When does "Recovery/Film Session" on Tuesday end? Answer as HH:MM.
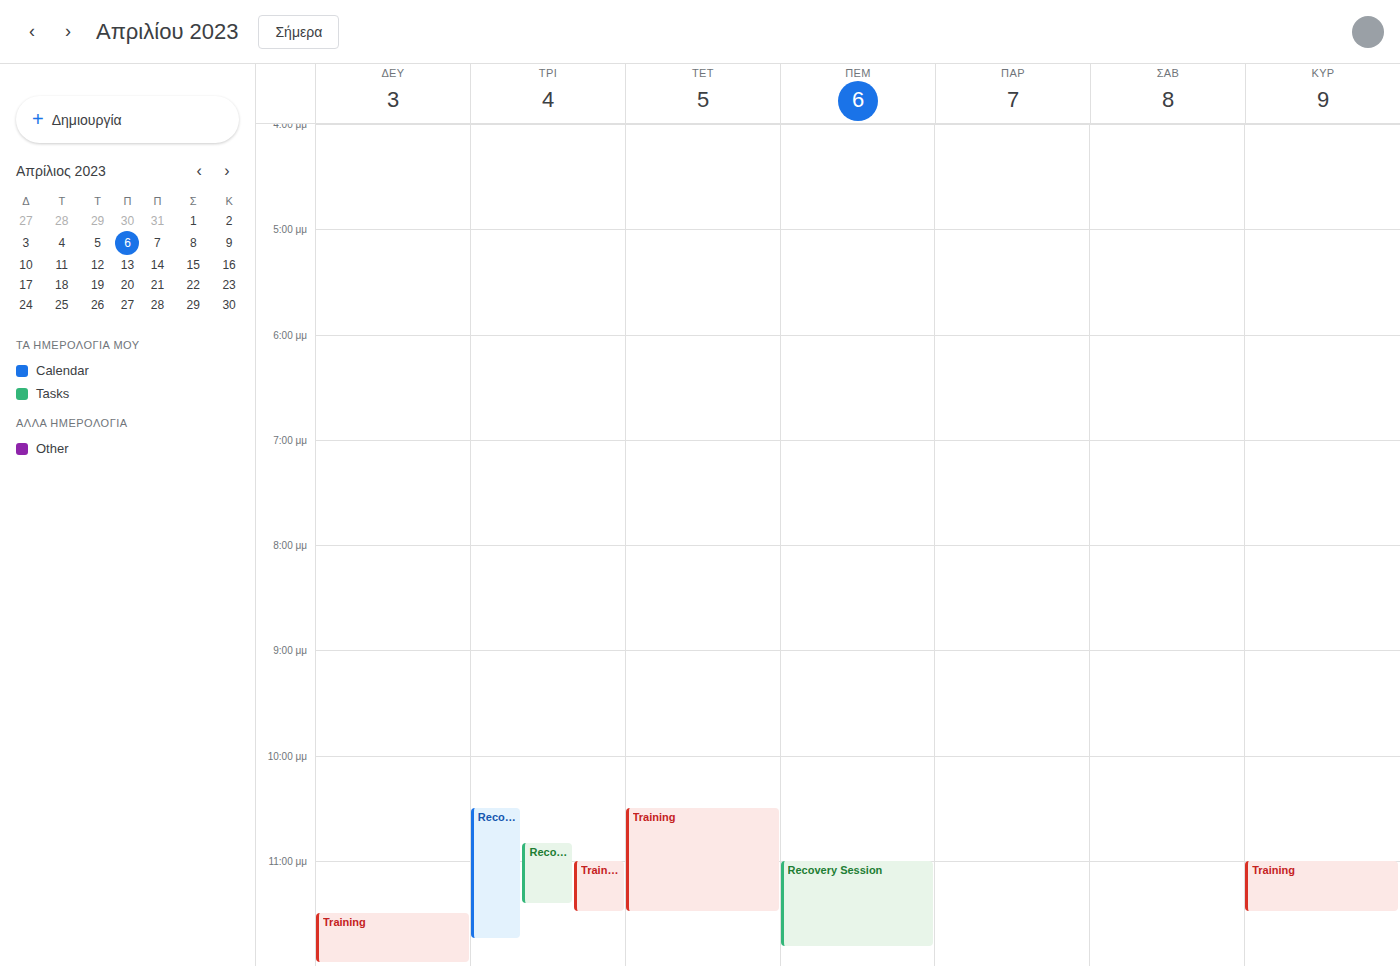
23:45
--
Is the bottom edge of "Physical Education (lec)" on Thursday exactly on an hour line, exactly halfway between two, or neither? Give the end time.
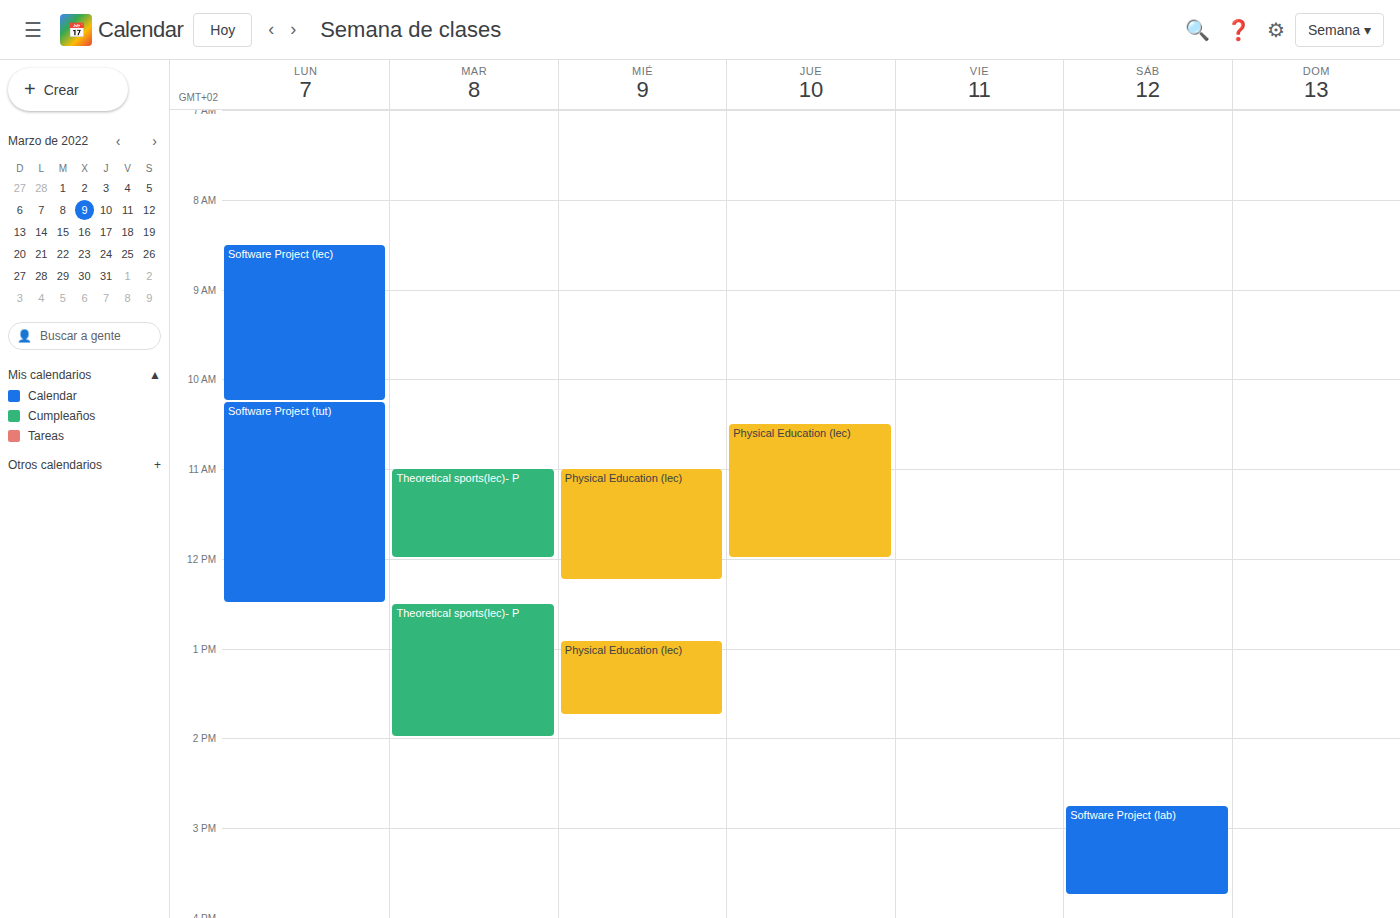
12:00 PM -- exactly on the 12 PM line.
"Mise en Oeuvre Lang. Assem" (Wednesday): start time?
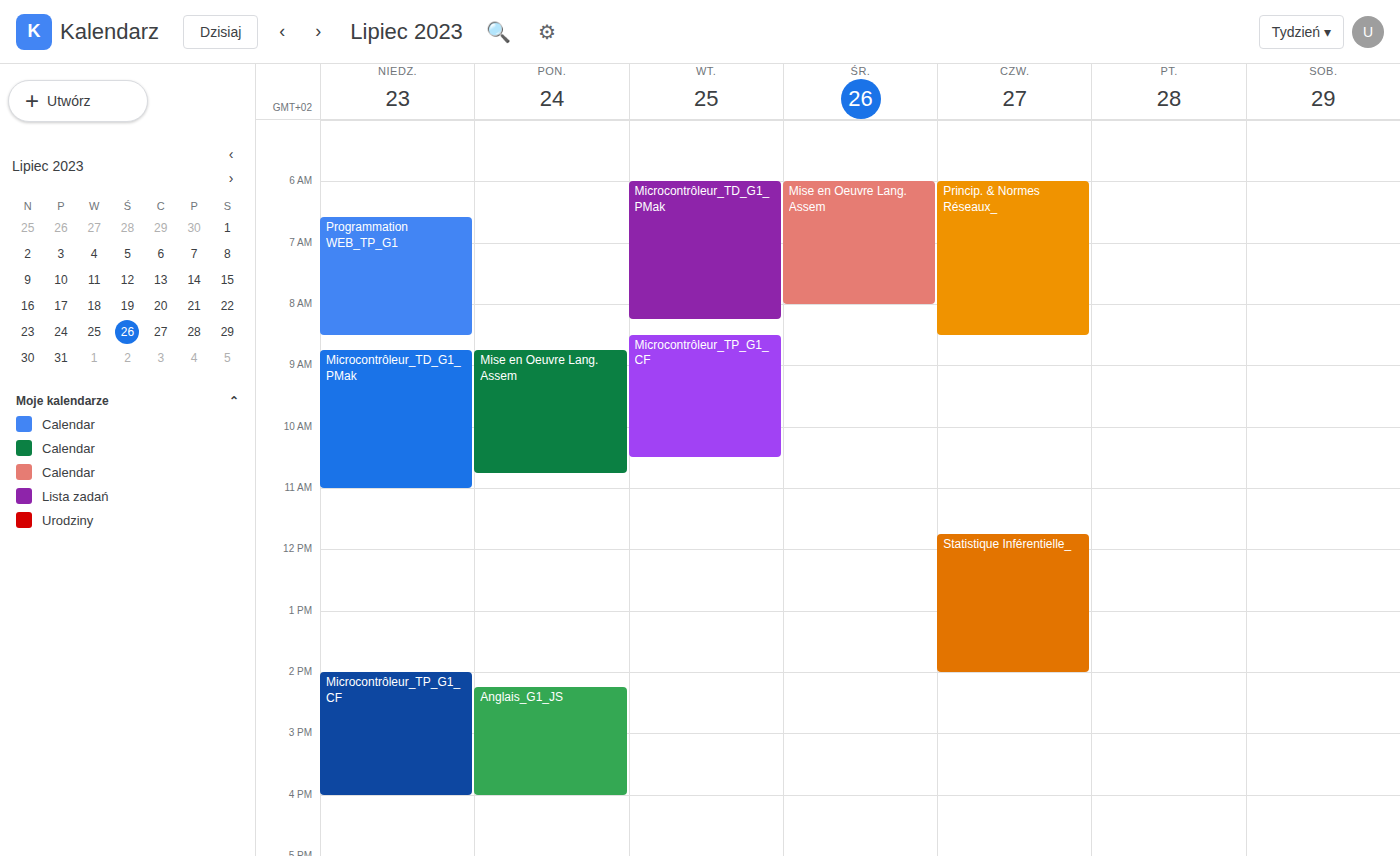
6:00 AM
--
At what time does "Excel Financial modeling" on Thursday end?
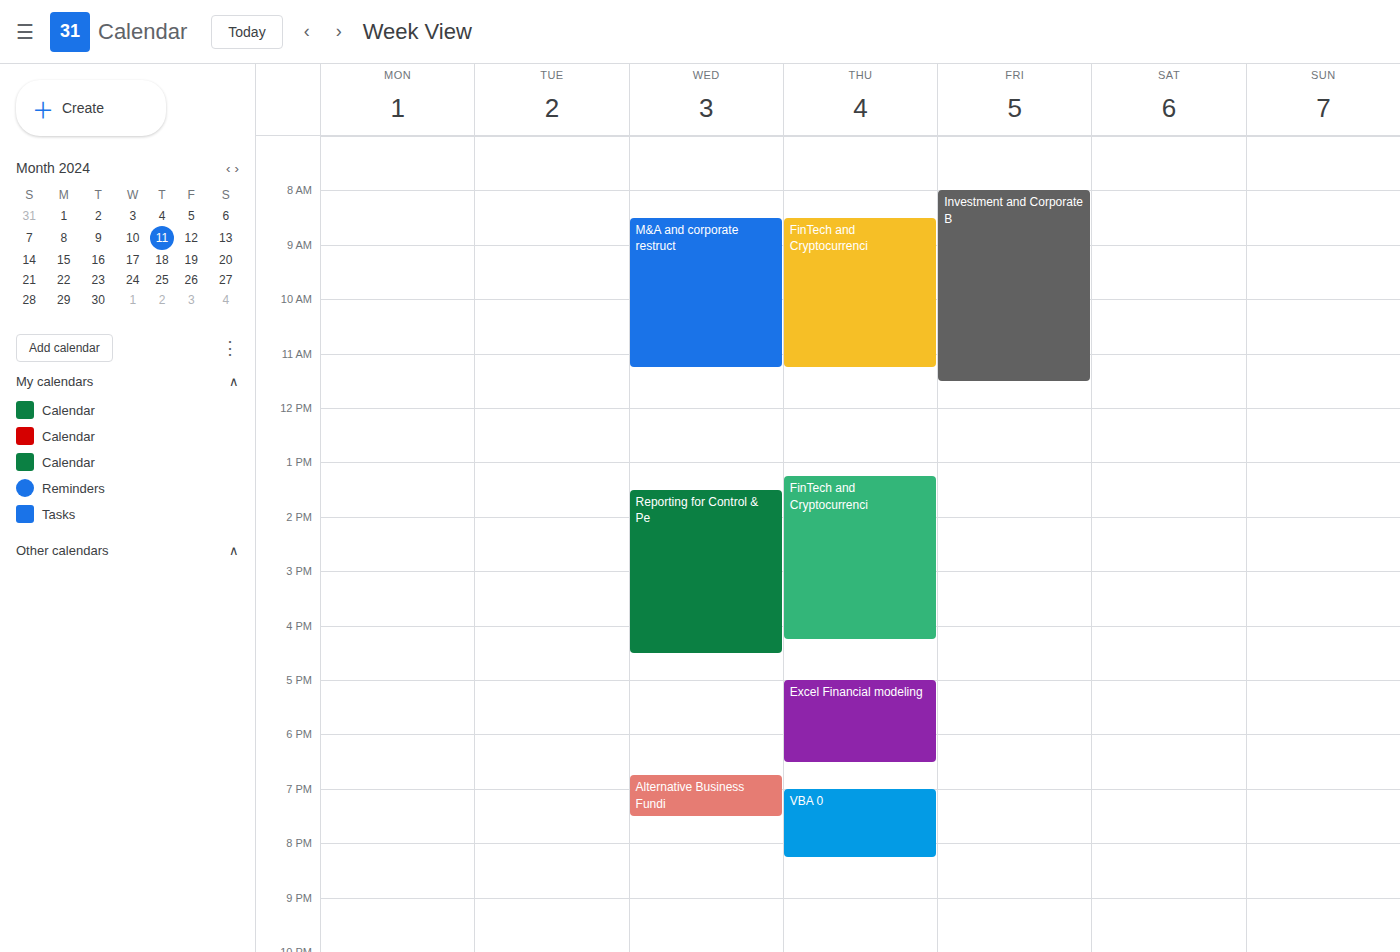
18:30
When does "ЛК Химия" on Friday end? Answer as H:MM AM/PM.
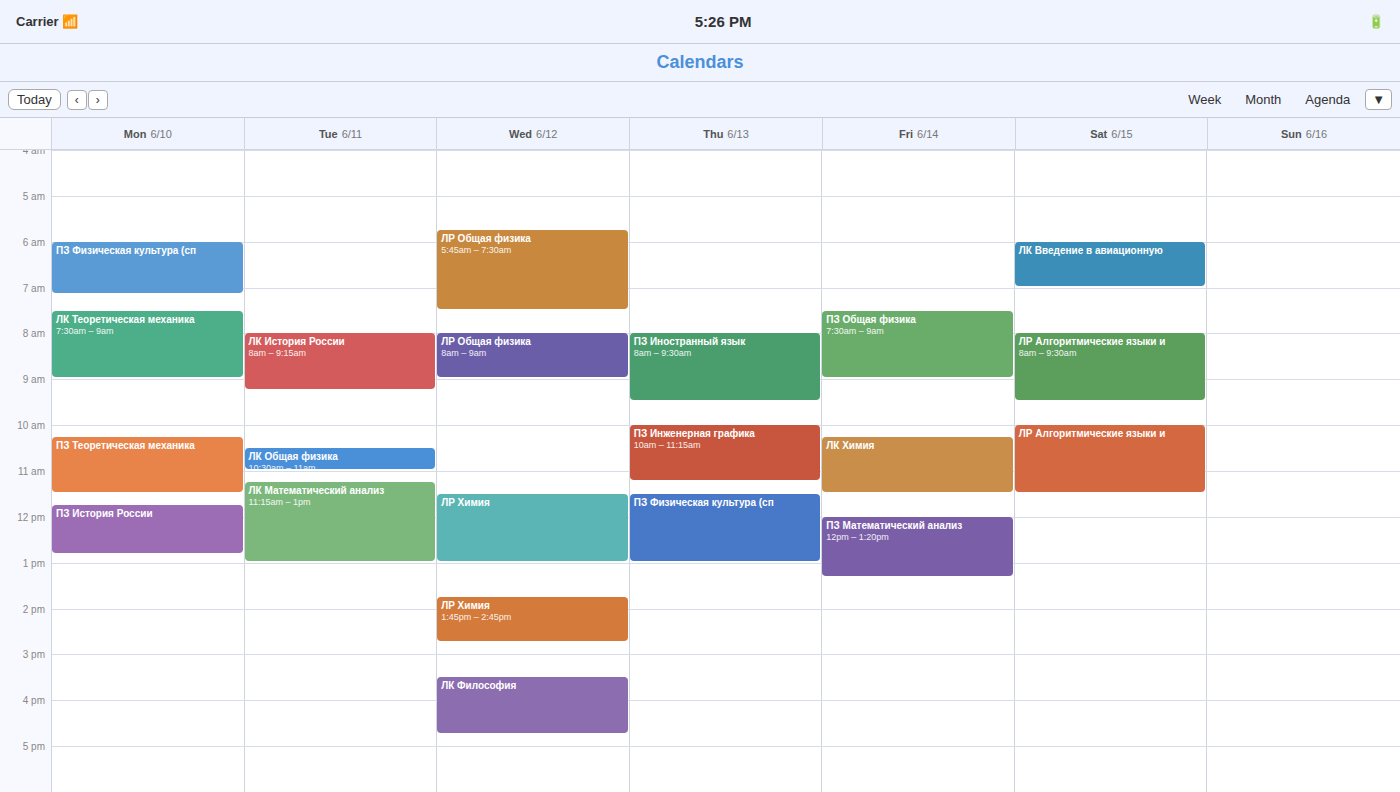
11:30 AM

AIM — Extract from the material above every row containing the word "line", and copy each such row in full.

IN RESPONSE —
Is the bottom edge of "Physical Education (lec)" on Thursday exactly on an hour line, exactly halfway between two, or neither? Give the end time.
12:00 PM -- exactly on the 12 PM line.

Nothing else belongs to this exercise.